__ASSIGNMENT__. Reproduce the passage on character and leadership word for word, from "Leaders at all" to "throughout our lives.".

__EXTRACT__.
···

My mother-in-law used to say, “I’d rather be a character than have no character.”
Character is at the center of leadership. A person's character, good or bad, can inspire others to greatness or discourage them from trying. Great things can be accomplished when the character of the leader is up to the task at hand.
Is your character up to your next challenge? It may not be. Have you hit a wall? Are you ready to tackle a bigger mission or step into a new relationship, only to find that who you’ve known yourself to be seems to be holding you back? Keeping you in a box that feels too small? Sabotaging relationships? Limiting possibilities?
You aren’t alone. Our character is a combination of personality, temperament and mentality, developed and reinforced over time until it becomes “who you are,” at the basis of how you think about yourself and ultimately how you are known.
But, to grow into the fullness of your potential, to be true to yourself today rather than repeating who you were in the past, you need to evolve.
Today, while walking my dog, I listened to Oprah’s Super Soul Conversations. Shaka Senghor spoke about the promise he made to himself while in solitary confinement that transformed his life, “I will live my life moving forward to honor my son. In order to do that I had to strip down everything I’d accepted in my identity. When you grow up on the streets you are a thug, so you adopt that swagger…when you are in the prison yard, you are the yard boss. All these different masks I wore and none of them would allow me to be the father and the man I was capable of being.”
How does your character limit your success? In my past three decades of leadership coaching, I’ve discovered many survival tactics that keep us stuck. Here are 3 that hold us back and 2 strategies for altering your character to match your current commitments.
Leaders at all levels helped me see that our character, who we know ourselves to be, comes into being from conclusions we reach early in life. Our character is a blend of little choices we made when we said yes or no to emphasize or diminish certain traits. This process continues until we think this is who we are. The problem is, we forget we are the ones who took on and constructed this character.
How would you capture the essence of your character? Eccentric? Individualist? Steady with grit? Reckless? Strong willed? Activist? High achiever? Often, we assume that our character is a given, just the way we are, forgetting that our character can be re-defined and shaped throughout our lives.

···

Saved data entries
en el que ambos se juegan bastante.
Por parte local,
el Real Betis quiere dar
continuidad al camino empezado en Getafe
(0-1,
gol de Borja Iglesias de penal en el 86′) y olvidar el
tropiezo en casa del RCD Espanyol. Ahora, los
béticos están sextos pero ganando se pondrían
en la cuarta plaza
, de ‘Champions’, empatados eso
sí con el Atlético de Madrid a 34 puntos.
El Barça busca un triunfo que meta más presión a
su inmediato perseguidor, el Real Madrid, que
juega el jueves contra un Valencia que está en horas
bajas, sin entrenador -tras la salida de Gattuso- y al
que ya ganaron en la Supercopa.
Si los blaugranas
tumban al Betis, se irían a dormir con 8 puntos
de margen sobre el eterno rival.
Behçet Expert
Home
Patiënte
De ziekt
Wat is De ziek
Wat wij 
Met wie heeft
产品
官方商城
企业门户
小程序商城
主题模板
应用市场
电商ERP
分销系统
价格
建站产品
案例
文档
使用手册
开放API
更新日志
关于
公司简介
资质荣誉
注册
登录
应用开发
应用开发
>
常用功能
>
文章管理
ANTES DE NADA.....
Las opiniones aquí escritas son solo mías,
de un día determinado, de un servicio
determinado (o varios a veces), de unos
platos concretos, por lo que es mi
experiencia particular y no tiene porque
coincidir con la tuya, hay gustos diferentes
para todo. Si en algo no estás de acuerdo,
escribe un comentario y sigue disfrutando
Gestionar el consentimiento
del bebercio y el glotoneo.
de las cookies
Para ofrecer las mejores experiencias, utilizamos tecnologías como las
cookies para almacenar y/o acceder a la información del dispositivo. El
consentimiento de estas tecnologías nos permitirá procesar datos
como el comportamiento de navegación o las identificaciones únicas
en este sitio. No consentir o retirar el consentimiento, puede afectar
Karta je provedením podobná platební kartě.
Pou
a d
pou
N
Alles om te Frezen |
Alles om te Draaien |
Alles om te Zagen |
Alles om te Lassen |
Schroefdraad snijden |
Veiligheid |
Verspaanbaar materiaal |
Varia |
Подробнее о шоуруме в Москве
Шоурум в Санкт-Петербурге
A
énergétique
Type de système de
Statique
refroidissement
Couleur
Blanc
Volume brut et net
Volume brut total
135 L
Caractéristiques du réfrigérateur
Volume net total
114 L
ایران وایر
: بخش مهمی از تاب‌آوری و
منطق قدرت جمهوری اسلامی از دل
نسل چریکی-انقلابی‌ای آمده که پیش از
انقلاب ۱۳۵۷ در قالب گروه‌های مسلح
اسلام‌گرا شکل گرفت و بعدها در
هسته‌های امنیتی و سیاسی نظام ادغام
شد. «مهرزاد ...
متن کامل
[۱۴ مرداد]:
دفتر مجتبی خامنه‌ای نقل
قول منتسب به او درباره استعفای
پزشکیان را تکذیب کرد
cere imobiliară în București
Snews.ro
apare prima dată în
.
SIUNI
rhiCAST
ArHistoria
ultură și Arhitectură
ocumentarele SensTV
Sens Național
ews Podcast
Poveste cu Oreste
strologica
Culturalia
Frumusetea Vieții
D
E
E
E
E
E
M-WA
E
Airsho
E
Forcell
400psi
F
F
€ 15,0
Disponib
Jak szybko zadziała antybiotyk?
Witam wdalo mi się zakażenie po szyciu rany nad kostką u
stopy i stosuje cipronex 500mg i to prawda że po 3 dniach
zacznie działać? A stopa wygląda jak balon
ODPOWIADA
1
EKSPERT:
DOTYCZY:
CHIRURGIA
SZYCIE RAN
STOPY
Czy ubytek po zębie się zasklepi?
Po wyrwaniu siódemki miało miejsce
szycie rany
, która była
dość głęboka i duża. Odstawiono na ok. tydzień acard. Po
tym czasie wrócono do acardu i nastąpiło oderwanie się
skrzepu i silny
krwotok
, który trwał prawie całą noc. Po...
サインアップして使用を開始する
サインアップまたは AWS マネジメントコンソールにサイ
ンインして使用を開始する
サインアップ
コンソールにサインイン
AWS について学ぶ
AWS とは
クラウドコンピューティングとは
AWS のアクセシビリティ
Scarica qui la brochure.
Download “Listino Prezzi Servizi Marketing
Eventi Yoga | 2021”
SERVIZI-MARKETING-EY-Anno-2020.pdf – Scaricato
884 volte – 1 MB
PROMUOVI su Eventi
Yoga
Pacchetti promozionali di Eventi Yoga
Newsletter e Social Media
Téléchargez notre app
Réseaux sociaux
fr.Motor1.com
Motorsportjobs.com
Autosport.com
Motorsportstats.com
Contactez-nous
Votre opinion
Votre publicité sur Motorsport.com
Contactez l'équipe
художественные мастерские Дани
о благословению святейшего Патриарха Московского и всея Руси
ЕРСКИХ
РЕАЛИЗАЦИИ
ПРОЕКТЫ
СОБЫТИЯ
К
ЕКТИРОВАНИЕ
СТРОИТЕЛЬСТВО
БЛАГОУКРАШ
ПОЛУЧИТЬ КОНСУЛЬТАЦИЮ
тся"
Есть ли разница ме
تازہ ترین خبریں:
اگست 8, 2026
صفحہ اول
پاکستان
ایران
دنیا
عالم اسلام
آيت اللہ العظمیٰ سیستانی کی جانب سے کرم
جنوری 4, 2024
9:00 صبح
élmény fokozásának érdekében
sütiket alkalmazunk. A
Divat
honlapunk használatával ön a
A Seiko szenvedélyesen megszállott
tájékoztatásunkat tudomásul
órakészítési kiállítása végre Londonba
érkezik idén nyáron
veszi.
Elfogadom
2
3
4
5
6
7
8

···

__SOLUTION TO THIS PROBLEM__.
Leaders at all levels helped me see that our character, who we know ourselves to be, comes into being from conclusions we reach early in life. Our character is a blend of little choices we made when we said yes or no to emphasize or diminish certain traits. This process continues until we think this is who we are. The problem is, we forget we are the ones who took on and constructed this character.
How would you capture the essence of your character? Eccentric? Individualist? Steady with grit? Reckless? Strong willed? Activist? High achiever? Often, we assume that our character is a given, just the way we are, forgetting that our character can be re-defined and shaped throughout our lives.